If you include that quick shot in the arm in your autumn traditions, you boost your odds of avoiding influenza in the chilly months to come, says Rosemary Olivero, MD, a pediatric infectious disease specialist with Spectrum Health Helen DeVos Children’s Hospital.
“Even normally healthy people can get severe influenza,” she said. “You can still get hospitalized. You can still get secondary bacterial pneumonia.”
And vaccinations communitywide can protect those at greatest risk from influenza, particularly babies who are too young for the vaccine.
“Our very young and our very old are always going to be at the highest risk for severe influenza,” she said.
Also at high risk: pregnant women, people with suppressed immune systems or chronic conditions such as asthma and heart disease.
How bad will the flu season be?
“It’s really difficult to know,” Dr. Olivero said. “It has a lot to do with climate and how waves of viruses move throughout the country.”
Michigan’s flu season typically peaks after the winter holidays and sputters out by April.
Now is the time to get the vaccine. The Centers for Disease Control and Prevention, along with four other global agencies, adjusted this year’s flu vaccine to better match the influenza strains expected to circulate in the U.S.
“But even if the flu vaccine is not perfect and doesn’t prevent 100% of influenza cases, it can still prevent thousands of hospitalizations,” Dr. Olivero said. “That’s a big win, too.”
If you get the vaccine—and end up getting the flu—the illness likely will be less severe and of shorter duration.
In the 2018-19 influenza season, for instance, the overall vaccine effectiveness was 38% and yet it still paid big benefits, according to a study published in Clinical Infectious Diseases. It prevented:
- 7.1 million illnesses
- 109,000 hospitalizations
- 8,000 deaths
Studies by CDC researchers, published in Healio, found in recent years that flu vaccines:
- In children, reduced the risk of influenza-related hospitalization by 50%.

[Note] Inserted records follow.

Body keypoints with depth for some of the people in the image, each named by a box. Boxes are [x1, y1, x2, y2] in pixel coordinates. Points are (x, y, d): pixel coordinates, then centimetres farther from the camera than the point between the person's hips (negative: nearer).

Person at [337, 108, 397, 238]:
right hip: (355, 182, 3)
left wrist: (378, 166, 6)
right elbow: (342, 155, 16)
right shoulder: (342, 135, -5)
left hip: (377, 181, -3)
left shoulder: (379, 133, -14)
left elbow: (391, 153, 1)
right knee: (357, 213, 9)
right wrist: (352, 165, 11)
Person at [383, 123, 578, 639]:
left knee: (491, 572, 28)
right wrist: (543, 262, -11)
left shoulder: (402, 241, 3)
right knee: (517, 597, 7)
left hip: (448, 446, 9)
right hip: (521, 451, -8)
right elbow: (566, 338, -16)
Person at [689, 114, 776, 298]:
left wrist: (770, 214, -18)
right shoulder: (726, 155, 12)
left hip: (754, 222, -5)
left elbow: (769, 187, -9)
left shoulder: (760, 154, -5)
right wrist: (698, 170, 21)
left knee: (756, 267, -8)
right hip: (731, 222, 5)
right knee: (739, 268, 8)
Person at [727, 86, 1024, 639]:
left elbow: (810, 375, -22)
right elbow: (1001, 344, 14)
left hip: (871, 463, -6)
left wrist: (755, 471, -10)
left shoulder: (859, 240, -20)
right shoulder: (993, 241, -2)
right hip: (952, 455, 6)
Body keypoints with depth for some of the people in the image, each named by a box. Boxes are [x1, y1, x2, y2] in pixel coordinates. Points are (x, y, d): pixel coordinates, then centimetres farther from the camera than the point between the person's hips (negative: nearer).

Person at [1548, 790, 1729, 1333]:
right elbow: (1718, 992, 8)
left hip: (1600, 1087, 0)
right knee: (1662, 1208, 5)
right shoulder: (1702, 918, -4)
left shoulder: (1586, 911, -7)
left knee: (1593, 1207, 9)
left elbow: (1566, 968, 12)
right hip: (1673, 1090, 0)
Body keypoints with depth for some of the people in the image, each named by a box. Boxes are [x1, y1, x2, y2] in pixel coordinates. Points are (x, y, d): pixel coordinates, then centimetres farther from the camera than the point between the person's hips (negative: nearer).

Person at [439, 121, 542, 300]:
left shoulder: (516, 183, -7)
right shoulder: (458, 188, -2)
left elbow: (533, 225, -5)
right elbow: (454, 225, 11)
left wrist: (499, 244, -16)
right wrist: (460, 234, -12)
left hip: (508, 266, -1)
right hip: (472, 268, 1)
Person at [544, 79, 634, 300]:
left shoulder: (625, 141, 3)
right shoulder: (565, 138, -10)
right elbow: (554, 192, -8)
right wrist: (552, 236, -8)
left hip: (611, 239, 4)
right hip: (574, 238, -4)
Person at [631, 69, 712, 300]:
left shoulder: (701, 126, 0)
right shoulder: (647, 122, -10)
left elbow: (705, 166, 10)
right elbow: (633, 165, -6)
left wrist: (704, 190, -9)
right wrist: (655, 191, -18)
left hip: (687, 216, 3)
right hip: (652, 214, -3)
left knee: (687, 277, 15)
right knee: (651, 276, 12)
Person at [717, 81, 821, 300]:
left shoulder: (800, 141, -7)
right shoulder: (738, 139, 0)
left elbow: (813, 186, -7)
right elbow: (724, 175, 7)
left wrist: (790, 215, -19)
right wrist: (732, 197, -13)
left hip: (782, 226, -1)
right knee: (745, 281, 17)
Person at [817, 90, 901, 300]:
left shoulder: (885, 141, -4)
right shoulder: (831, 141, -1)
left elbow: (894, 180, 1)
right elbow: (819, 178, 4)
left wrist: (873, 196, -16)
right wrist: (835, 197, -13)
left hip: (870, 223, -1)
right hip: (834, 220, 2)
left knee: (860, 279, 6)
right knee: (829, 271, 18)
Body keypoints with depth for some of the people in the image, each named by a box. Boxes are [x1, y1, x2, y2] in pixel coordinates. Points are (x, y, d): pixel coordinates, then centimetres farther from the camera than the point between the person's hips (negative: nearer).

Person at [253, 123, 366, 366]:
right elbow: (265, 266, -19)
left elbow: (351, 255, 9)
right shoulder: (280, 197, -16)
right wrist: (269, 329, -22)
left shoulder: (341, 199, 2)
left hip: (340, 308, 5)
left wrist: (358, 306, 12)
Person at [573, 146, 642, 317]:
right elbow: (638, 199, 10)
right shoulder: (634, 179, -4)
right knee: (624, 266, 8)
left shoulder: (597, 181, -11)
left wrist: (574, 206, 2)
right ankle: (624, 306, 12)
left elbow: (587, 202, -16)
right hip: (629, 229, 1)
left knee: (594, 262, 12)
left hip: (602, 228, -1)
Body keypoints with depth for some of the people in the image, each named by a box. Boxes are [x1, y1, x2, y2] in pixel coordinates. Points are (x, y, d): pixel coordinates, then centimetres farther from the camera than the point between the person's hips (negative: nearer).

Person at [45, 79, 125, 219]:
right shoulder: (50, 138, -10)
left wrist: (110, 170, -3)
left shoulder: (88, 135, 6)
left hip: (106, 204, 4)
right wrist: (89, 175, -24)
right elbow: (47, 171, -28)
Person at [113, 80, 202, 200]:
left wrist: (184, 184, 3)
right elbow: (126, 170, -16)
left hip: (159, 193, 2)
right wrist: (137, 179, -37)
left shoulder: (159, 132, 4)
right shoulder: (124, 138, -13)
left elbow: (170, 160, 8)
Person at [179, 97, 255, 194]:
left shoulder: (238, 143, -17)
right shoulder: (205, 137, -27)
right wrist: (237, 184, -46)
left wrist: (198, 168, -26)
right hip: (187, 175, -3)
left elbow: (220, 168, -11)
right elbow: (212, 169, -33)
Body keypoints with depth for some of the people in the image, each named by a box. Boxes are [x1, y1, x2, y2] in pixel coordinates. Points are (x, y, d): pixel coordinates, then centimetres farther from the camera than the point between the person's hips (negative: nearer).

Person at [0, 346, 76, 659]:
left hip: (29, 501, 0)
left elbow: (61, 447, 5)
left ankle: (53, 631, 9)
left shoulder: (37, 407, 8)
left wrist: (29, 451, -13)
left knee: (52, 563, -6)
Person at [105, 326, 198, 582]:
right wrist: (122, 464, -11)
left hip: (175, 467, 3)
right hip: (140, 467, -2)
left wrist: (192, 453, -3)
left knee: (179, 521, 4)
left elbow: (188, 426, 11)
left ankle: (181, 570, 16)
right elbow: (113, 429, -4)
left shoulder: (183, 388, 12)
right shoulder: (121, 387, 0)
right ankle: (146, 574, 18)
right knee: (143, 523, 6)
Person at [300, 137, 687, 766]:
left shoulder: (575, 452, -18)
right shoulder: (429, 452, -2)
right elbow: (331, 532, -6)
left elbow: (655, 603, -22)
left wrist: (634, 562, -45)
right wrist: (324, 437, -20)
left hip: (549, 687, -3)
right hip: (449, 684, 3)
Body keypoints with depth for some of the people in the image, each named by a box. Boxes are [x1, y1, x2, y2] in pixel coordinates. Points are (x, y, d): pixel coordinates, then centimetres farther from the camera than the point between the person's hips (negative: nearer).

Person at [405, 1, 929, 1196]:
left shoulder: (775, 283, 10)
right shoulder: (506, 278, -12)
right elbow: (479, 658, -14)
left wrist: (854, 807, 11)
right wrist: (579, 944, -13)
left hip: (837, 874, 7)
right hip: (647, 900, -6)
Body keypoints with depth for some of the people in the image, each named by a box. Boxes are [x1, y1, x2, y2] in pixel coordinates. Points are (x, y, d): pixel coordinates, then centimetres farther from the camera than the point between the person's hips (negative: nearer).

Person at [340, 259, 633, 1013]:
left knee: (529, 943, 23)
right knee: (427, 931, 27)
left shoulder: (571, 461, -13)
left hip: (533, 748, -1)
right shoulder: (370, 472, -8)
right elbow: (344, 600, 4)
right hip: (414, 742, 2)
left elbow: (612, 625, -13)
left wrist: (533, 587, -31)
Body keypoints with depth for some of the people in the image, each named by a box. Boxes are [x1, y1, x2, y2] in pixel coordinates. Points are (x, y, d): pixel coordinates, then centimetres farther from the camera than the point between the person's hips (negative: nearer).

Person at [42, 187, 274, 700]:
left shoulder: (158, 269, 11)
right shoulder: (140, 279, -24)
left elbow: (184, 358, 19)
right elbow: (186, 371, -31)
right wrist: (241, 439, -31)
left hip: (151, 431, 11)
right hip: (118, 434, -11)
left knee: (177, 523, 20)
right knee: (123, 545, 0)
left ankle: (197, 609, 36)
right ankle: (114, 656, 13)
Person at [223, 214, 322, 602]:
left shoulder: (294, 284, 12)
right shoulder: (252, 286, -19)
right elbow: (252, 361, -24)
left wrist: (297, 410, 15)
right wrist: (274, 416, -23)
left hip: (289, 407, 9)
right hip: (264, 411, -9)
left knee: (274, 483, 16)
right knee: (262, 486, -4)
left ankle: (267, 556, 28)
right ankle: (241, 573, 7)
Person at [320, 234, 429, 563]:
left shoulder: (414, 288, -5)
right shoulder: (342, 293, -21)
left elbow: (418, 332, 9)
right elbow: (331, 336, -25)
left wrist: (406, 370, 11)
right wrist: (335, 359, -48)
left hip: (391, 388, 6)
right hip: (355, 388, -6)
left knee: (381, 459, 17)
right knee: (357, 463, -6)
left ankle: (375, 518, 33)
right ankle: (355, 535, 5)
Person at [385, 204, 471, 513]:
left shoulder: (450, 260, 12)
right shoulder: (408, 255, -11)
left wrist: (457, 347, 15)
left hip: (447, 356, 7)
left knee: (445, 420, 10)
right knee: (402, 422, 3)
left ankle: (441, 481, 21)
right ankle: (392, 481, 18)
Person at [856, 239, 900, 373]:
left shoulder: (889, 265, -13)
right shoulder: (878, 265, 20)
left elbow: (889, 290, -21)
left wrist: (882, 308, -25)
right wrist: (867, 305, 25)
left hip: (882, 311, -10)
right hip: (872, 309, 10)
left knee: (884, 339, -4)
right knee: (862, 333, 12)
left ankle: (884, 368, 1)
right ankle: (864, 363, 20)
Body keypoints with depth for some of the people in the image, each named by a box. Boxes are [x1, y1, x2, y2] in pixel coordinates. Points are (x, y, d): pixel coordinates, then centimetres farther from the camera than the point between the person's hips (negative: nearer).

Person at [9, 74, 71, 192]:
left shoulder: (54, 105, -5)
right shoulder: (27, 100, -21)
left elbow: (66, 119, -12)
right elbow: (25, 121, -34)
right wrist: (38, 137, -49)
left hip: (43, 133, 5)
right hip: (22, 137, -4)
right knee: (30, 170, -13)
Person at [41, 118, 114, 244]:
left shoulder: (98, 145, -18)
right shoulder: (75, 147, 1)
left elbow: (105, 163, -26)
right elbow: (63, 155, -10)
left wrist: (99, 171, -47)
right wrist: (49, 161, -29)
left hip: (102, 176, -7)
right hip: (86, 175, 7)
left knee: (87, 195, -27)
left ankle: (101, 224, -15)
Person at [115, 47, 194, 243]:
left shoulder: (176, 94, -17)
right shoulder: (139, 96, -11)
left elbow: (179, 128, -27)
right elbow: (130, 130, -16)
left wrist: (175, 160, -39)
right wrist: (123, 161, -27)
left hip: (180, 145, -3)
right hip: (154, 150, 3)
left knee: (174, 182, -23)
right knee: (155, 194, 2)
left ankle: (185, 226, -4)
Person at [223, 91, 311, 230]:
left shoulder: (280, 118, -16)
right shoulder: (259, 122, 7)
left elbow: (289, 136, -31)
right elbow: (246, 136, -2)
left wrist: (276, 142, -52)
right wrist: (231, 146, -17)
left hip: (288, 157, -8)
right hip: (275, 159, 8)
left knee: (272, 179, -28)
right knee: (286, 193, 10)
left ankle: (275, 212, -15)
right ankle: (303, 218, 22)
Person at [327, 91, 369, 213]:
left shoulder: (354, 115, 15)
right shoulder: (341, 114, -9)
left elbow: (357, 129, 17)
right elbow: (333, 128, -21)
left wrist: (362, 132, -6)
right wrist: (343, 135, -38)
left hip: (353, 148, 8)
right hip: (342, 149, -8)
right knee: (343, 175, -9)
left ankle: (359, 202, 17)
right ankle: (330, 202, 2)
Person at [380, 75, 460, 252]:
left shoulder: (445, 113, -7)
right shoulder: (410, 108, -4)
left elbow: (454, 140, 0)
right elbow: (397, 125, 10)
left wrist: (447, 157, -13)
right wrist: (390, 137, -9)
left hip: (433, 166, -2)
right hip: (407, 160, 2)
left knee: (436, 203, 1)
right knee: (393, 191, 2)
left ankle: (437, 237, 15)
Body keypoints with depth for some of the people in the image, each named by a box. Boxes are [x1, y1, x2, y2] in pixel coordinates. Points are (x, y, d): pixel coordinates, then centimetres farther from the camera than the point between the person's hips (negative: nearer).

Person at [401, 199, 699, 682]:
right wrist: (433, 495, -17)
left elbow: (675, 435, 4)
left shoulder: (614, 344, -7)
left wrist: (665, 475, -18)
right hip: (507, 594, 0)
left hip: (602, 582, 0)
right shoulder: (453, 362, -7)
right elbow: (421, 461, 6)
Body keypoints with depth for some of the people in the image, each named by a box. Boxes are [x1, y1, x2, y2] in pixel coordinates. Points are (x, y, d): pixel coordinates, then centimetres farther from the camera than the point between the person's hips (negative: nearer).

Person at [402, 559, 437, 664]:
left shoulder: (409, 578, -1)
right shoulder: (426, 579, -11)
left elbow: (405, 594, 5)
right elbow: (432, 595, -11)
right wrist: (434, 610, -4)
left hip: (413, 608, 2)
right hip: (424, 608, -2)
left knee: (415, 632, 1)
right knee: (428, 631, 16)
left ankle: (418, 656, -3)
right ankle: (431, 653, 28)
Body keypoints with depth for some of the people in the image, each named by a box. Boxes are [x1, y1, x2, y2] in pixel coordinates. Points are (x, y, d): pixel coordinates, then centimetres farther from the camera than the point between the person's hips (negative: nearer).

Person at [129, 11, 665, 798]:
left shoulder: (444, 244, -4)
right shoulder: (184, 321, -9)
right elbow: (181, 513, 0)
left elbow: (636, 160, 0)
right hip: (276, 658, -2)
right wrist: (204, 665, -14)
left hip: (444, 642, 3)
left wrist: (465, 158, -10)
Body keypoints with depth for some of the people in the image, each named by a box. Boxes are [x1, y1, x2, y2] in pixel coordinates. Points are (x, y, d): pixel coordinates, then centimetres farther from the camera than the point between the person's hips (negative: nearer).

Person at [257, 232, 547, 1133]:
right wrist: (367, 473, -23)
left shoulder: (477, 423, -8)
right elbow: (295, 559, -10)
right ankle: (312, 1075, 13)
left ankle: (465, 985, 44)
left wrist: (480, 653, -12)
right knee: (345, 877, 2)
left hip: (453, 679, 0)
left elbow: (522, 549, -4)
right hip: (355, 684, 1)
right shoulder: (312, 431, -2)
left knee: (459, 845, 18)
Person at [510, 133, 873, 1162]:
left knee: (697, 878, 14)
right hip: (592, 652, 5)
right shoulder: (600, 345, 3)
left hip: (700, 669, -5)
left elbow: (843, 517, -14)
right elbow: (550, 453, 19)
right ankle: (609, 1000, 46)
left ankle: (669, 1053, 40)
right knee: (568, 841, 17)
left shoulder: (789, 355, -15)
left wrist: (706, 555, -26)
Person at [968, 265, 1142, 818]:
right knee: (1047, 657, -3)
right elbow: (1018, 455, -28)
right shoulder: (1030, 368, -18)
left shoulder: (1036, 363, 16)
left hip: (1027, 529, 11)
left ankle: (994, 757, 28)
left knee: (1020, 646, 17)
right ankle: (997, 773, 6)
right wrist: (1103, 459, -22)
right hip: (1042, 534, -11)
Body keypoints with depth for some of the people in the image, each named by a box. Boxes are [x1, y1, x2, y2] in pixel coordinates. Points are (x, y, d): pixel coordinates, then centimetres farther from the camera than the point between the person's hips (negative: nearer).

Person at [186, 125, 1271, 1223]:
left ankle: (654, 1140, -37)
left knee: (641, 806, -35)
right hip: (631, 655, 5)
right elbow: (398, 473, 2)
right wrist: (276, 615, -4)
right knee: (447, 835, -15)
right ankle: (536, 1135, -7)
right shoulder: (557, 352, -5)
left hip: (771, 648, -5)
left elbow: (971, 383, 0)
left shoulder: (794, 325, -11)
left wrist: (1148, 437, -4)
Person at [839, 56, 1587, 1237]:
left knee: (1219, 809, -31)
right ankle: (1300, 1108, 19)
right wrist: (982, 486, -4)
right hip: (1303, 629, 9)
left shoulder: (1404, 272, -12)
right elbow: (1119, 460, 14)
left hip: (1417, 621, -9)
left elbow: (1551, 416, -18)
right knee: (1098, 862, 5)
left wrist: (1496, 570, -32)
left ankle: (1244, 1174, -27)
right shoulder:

- In adults, reduced the odds of severe outcomes, including death, by 36%.
Some people mistakenly think the vaccine can make them sick, Dr. Olivero added.
“Getting the flu vaccine does not give you the flu,” she said.
You might experience a short-lived fever, feel run down or have a sore arm at the site of the injection. But that’s not because you have influenza. Those effects are signs of your immune system revving up.
“It’s normal and expected—and it’s way better than getting the flu,” she said.
If the flu strikes
The flu often comes on suddenly, causing a cough, sore throat, runny nose, headache and body aches. It can also cause a fever, but that is not always the case, the CDC says.
Most people recover in a few days to up to two weeks. But some develop complications such as pneumonia, which can be life-threatening.
For those who do get influenza, Dr. Olivero advised taking the antiviral drug Tamiflu, also known by its generic name, oseltamivir.
“Folks have been timid about the use of the antiviral drug,” she said.
A study shows the medication, if taken within 48 hours of first symptoms, can shorten a bout of influenza by a day. That may not sound impressive to some.
But she and other infectious disease doctors believe many benefit from it.
“If your husband is diagnosed with influenza and you get ill two days later, which is very typical, you could take (Tamiflu) the same day,” she said. “Most of us would say it turns the illness around extremely quickly, but that’s not captured in medical studies.”
Early treatment is especially important for those with chronic medical conditions.
Preventing the flu
In addition to getting a flu vaccine, the CDC recommends everyday steps to help stop the spread of influenza:
- Stay away from sick people.
- Wash your hands regularly to prevent the spread of germs.
- If you get the flu, stay home from work or school.